*To do:* Leave the images out and repeat the data exactly as given.

The records: Begin

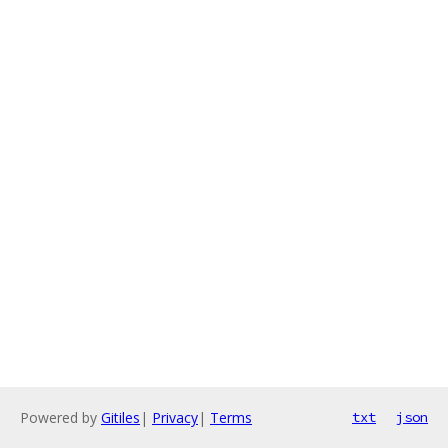
Powered by
Gitiles
|
Privacy
|
Terms
txt
json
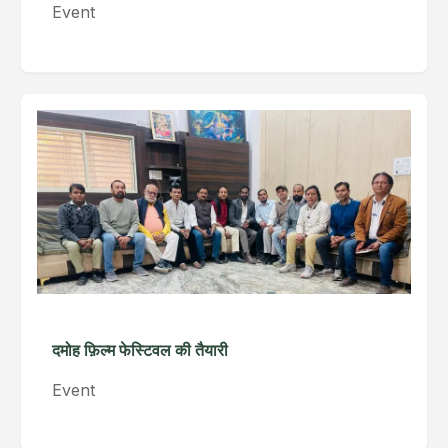
Event
दमोह फ़िल्म फेस्टिवल की तैयारी
Event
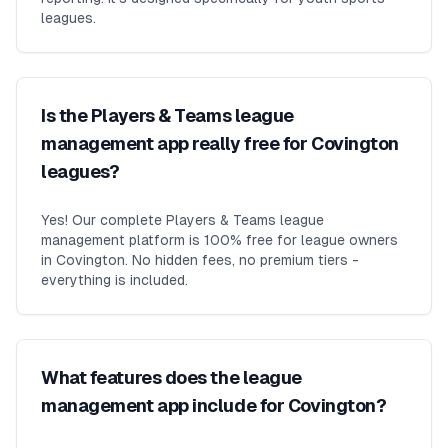
leagues.
Is the Players & Teams league
management app really free for Covington
leagues?
Yes! Our complete Players & Teams league
management platform is 100% free for league owners
in Covington. No hidden fees, no premium tiers -
everything is included.
What features does the league
management app include for Covington?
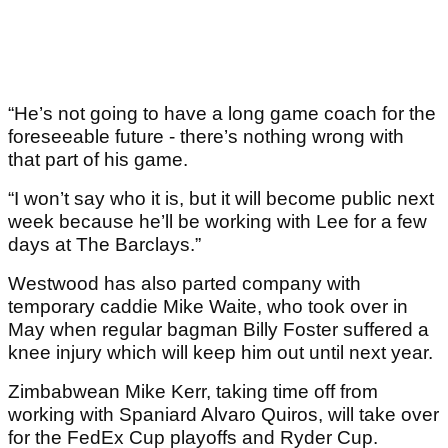
“He’s not going to have a long game coach for the
foreseeable future - there’s nothing wrong with
that part of his game.
“I won’t say who it is, but it will become public next
week because he’ll be working with Lee for a few
days at The Barclays.”
Westwood has also parted company with
temporary caddie Mike Waite, who took over in
May when regular bagman Billy Foster suffered a
knee injury which will keep him out until next year.
Zimbabwean Mike Kerr, taking time off from
working with Spaniard Alvaro Quiros, will take over
for the FedEx Cup playoffs and Ryder Cup.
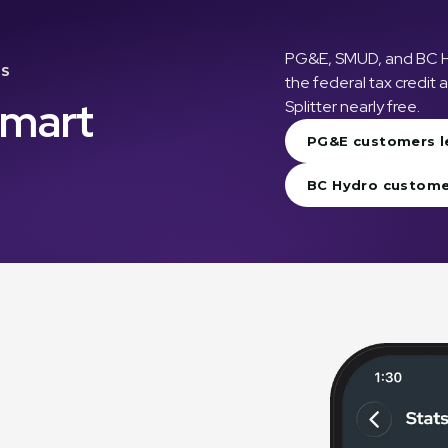
PG&E, SMUD, and BC Hyd
TS
the federal tax credit
Smart
Splitter nearly free.
PG&E customers l
BC Hydro custome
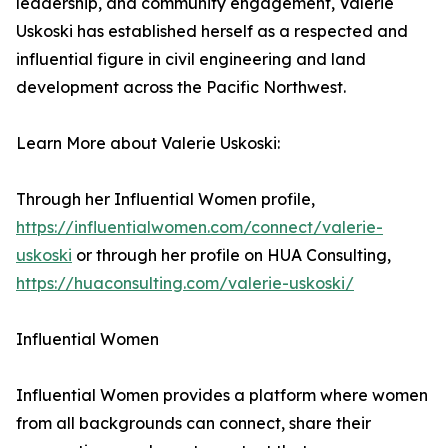
leadership, and community engagement, Valerie
Uskoski has established herself as a respected and
influential figure in civil engineering and land
development across the Pacific Northwest.
Learn More about Valerie Uskoski:
Through her Influential Women profile,
https://influentialwomen.com/connect/valerie-
uskoski
or through her profile on HUA Consulting,
https://huaconsulting.com/valerie-uskoski/
Influential Women
Influential Women provides a platform where women
from all backgrounds can connect, share their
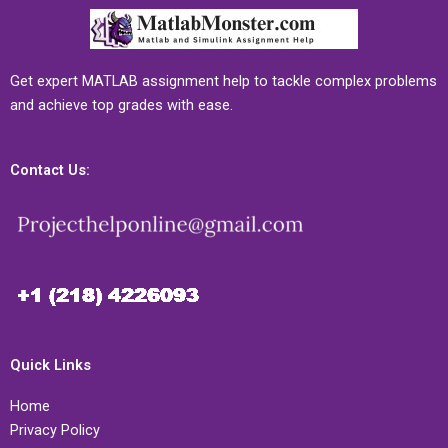
Get expert MATLAB assignment help to tackle complex problems
and achieve top grades with ease.
Contact Us:
Quick Links
Home
Privacy Policy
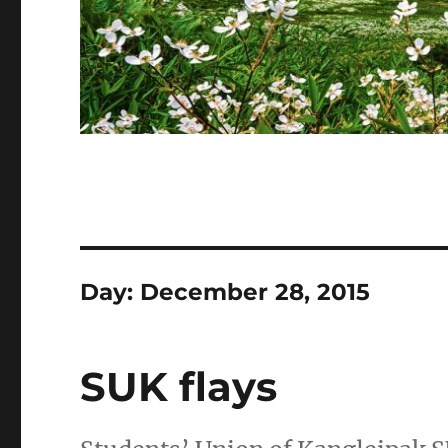
Day:
December 28, 2015
SUK flays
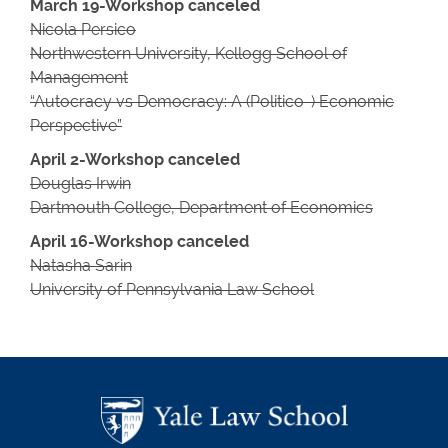
March 19-Workshop canceled
Nicola Persico
Northwestern University, Kellogg School of
Management
“Autocracy vs Democracy: A (Politico-) Economic
Perspective”
April 2-Workshop canceled
Douglas Irwin
Dartmouth College, Department of Economics
April 16-
Workshop canceled
Natasha Sarin
University of Pennsylvania Law School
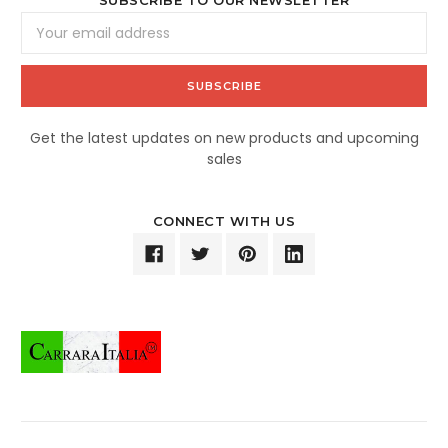
SUBSCRIBE TO OUR NEWSLETTER
Email
Address
Get the latest updates on new products and upcoming
sales
CONNECT WITH US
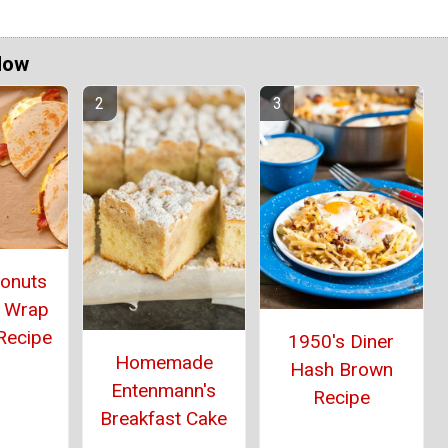
Now
Donuts
 Wrap
Recipe
1950's Diner
Homemade
Hash Brown
Entenmann's
Recipe
Breakfast Cake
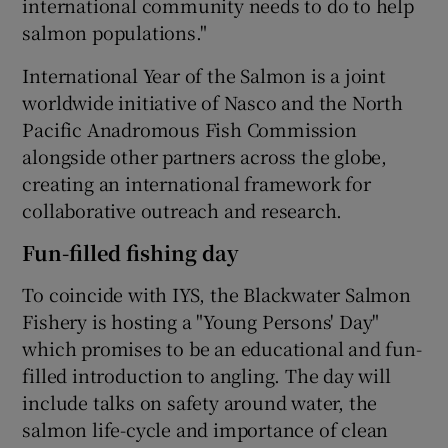
international community needs to do to help
salmon populations."
International Year of the Salmon is a joint
worldwide initiative of Nasco and the North
Pacific Anadromous Fish Commission
alongside other partners across the globe,
creating an international framework for
collaborative outreach and research.
Fun-filled fishing day
To coincide with IYS, the Blackwater Salmon
Fishery is hosting a "Young Persons' Day"
which promises to be an educational and fun-
filled introduction to angling. The day will
include talks on safety around water, the
salmon life-cycle and importance of clean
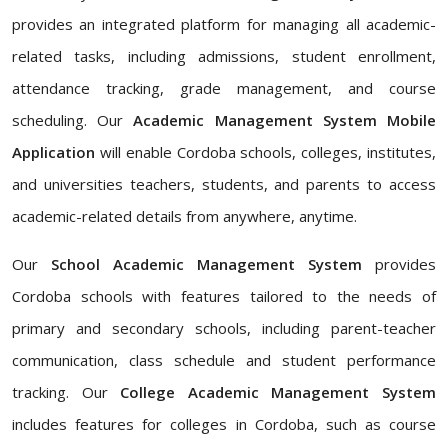
provides an integrated platform for managing all academic-
related tasks, including admissions, student enrollment,
attendance tracking, grade management, and course
scheduling. Our
Academic Management System Mobile
Application
will enable Cordoba schools, colleges, institutes,
and universities teachers, students, and parents to access
academic-related details from anywhere, anytime.
Our
School Academic Management System
provides
Cordoba schools with features tailored to the needs of
primary and secondary schools, including parent-teacher
communication, class schedule and student performance
tracking. Our
College Academic Management System
includes features for colleges in Cordoba, such as course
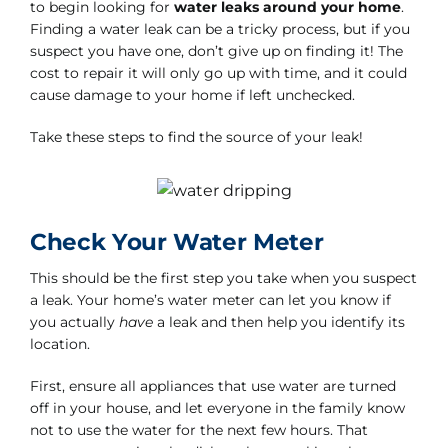
to begin looking for
water leaks around your home
.
Finding a water leak can be a tricky process, but if you
suspect you have one, don’t give up on finding it! The
cost to repair it will only go up with time, and it could
cause damage to your home if left unchecked.
Take these steps to find the source of your leak!
Check Your Water Meter
This should be the first step you take when you suspect
a leak. Your home’s water meter can let you know if
you actually
have
a leak and then help you identify its
location.
First, ensure all appliances that use water are turned
off in your house, and let everyone in the family know
not to use the water for the next few hours. That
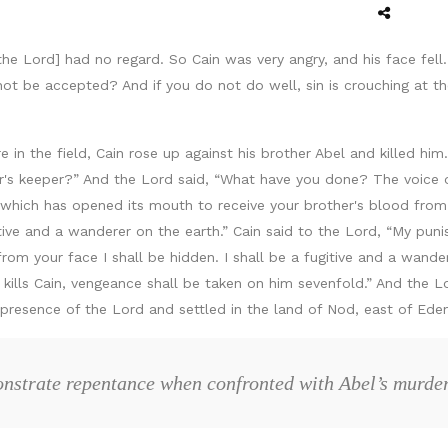
the Lord] had no regard. So Cain was very angry, and his face fell
not be accepted? And if you do not do well, sin is crouching at th
 in the field, Cain rose up against his brother Abel and killed him
r's keeper?” And the Lord said, “What have you done? The voice o
which has opened its mouth to receive your brother's blood from 
gitive and a wanderer on the earth.” Cain said to the Lord, “My pun
m your face I shall be hidden. I shall be a fugitive and a wander
 kills Cain, vengeance shall be taken on him sevenfold.” And the 
resence of the Lord and settled in the land of Nod, east of Eden
nstrate repentance when confronted with Abel’s murde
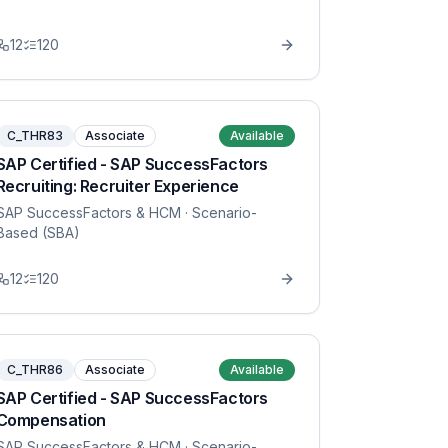
12
120
C_THR83
Associate
Available
SAP Certified - SAP SuccessFactors
Recruiting: Recruiter Experience
SAP SuccessFactors & HCM
· Scenario-
Based (SBA)
12
120
C_THR86
Associate
Available
SAP Certified - SAP SuccessFactors
Compensation
SAP SuccessFactors & HCM
· Scenario-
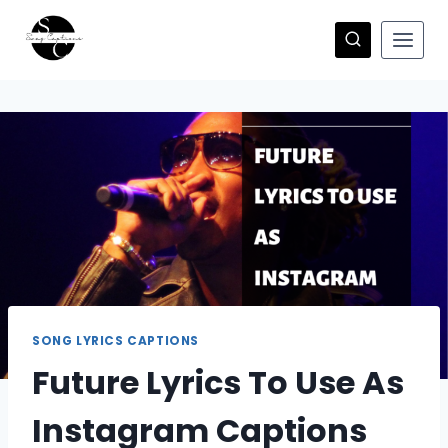
Skip
to
content
SONG LYRICS CAPTIONS
Future Lyrics To Use As
Instagram Captions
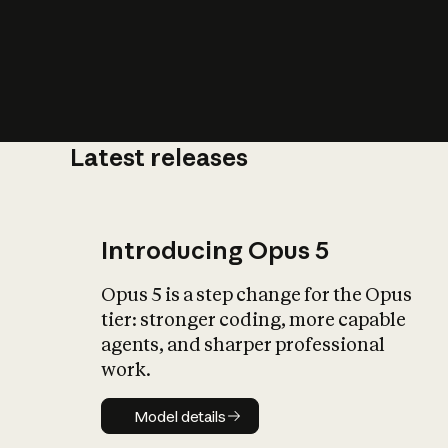
Latest releases
What is AI’
impact on soc
Introducing Opus 5
Opus 5 is a step change for the Opus
tier: stronger coding, more capable
agents, and sharper professional
work.
Model details
Model details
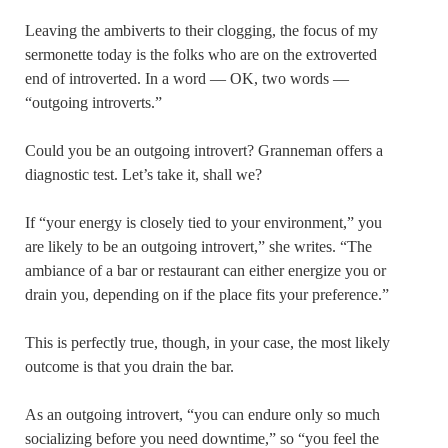
Leaving the ambiverts to their clogging, the focus of my
sermonette today is the folks who are on the extroverted
end of introverted. In a word — OK, two words —
“outgoing introverts.”
Could you be an outgoing introvert? Granneman offers a
diagnostic test. Let’s take it, shall we?
If “your energy is closely tied to your environment,” you
are likely to be an outgoing introvert,” she writes. “The
ambiance of a bar or restaurant can either energize you or
drain you, depending on if the place fits your preference.”
This is perfectly true, though, in your case, the most likely
outcome is that you drain the bar.
As an outgoing introvert, “you can endure only so much
socializing before you need downtime,” so “you feel the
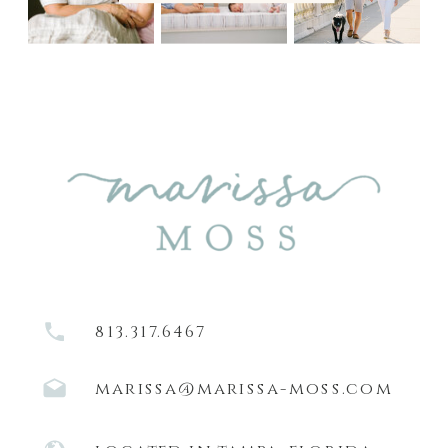
813.317.6467
marissa@marissa-moss.com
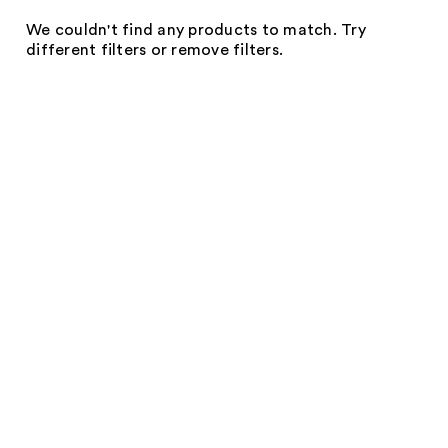
We couldn't find any products to match. Try
different filters or remove filters.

The records: End

*Response:*
Powered by
Gitiles
|
Privacy
|
Terms
txt
json
Event
दमोह फ़िल्म फेस्टिवल की तैयारी
Event
leagues.
Is the Players & Teams league
management app really free for Covington
leagues?
Yes! Our complete Players & Teams league
management platform is 100% free for league owners
in Covington. No hidden fees, no premium tiers -
everything is included.
What features does the league
management app include for Covington?
“He’s not going to have a long game coach for the
foreseeable future - there’s nothing wrong with
that part of his game.
“I won’t say who it is, but it will become public next
week because he’ll be working with Lee for a few
days at The Barclays.”
Westwood has also parted company with
temporary caddie Mike Waite, who took over in
May when regular bagman Billy Foster suffered a
knee injury which will keep him out until next year.
Zimbabwean Mike Kerr, taking time off from
working with Spaniard Alvaro Quiros, will take over
for the FedEx Cup playoffs and Ryder Cup.
PG&E, SMUD, and BC Hyd
TS
the federal tax credit
Smart
Splitter nearly free.
PG&E customers l
BC Hydro custome
leadership, and community engagement, Valerie
Uskoski has established herself as a respected and
influential figure in civil engineering and land
development across the Pacific Northwest.
Learn More about Valerie Uskoski:
Through her Influential Women profile,
https://influentialwomen.com/connect/valerie-
uskoski
or through her profile on HUA Consulting,
https://huaconsulting.com/valerie-uskoski/
Influential Women
Influential Women provides a platform where women
from all backgrounds can connect, share their
Get expert MATLAB assignment help to tackle complex problems
and achieve top grades with ease.
Contact Us:
Quick Links
Home
Privacy Policy
Day:
December 28, 2015
SUK flays
March 19-Workshop canceled
Nicola Persico
Northwestern University, Kellogg School of
Management
“Autocracy vs Democracy: A (Politico-) Economic
Perspective”
April 2-Workshop canceled
Douglas Irwin
Dartmouth College, Department of Economics
April 16-
Workshop canceled
Natasha Sarin
University of Pennsylvania Law School
SUBSCRIBE TO OUR NEWSLETTER
Email
Address
Get the latest updates on new products and upcoming
sales
CONNECT WITH US
Now
Donuts
 Wrap
Recipe
1950's Diner
Homemade
Hash Brown
Entenmann's
Recipe
Breakfast Cake
international community needs to do to help
salmon populations."
International Year of the Salmon is a joint
worldwide initiative of Nasco and the North
Pacific Anadromous Fish Commission
alongside other partners across the globe,
creating an international framework for
collaborative outreach and research.
Fun-filled fishing day
To coincide with IYS, the Blackwater Salmon
Fishery is hosting a "Young Persons' Day"
which promises to be an educational and fun-
filled introduction to angling. The day will
include talks on safety around water, the
salmon life-cycle and importance of clean
provides an integrated platform for managing all academic-
related tasks, including admissions, student enrollment,
attendance tracking, grade management, and course
scheduling. Our
Academic Management System Mobile
Application
will enable Cordoba schools, colleges, institutes,
and universities teachers, students, and parents to access
academic-related details from anywhere, anytime.
Our
School Academic Management System
provides
Cordoba schools with features tailored to the needs of
primary and secondary schools, including parent-teacher
communication, class schedule and student performance
tracking. Our
College Academic Management System
includes features for colleges in Cordoba, such as course
to begin looking for
water leaks around your home
.
Finding a water leak can be a tricky process, but if you
suspect you have one, don’t give up on finding it! The
cost to repair it will only go up with time, and it could
cause damage to your home if left unchecked.
Take these steps to find the source of your leak!
Check Your Water Meter
This should be the first step you take when you suspect
a leak. Your home’s water meter can let you know if
you actually
have
a leak and then help you identify its
location.
First, ensure all appliances that use water are turned
off in your house, and let everyone in the family know
not to use the water for the next few hours. That
the Lord] had no regard. So Cain was very angry, and his face fell
not be accepted? And if you do not do well, sin is crouching at th
 in the field, Cain rose up against his brother Abel and killed him
r's keeper?” And the Lord said, “What have you done? The voice o
which has opened its mouth to receive your brother's blood from 
gitive and a wanderer on the earth.” Cain said to the Lord, “My pun
m your face I shall be hidden. I shall be a fugitive and a wander
 kills Cain, vengeance shall be taken on him sevenfold.” And the 
resence of the Lord and settled in the land of Nod, east of Eden
nstrate repentance when confronted with Abel’s murde
12
120
C_THR83
Associate
Available
SAP Certified - SAP SuccessFactors
Recruiting: Recruiter Experience
SAP SuccessFactors & HCM
· Scenario-
Based (SBA)
12
120
C_THR86
Associate
Available
SAP Certified - SAP SuccessFactors
Compensation
SAP SuccessFactors & HCM
· Scenario-
Skip
to
content
SONG LYRICS CAPTIONS
Future Lyrics To Use As
Instagram Captions
Latest releases
What is AI’
impact on soc
Introducing Opus 5
Opus 5 is a step change for the Opus
tier: stronger coding, more capable
agents, and sharper professional
work.
Model details
Model details
Leaving the ambiverts to their clogging, the focus of my
sermonette today is the folks who are on the extroverted
end of introverted. In a word — OK, two words —
“outgoing introverts.”
Could you be an outgoing introvert? Granneman offers a
diagnostic test. Let’s take it, shall we?
If “your energy is closely tied to your environment,” you
are likely to be an outgoing introvert,” she writes. “The
ambiance of a bar or restaurant can either energize you or
drain you, depending on if the place fits your preference.”
This is perfectly true, though, in your case, the most likely
outcome is that you drain the bar.
As an outgoing introvert, “you can endure only so much
socializing before you need downtime,” so “you feel the
813.317.6467
marissa@marissa-moss.com
We couldn't find any products to match. Try
different filters or remove filters.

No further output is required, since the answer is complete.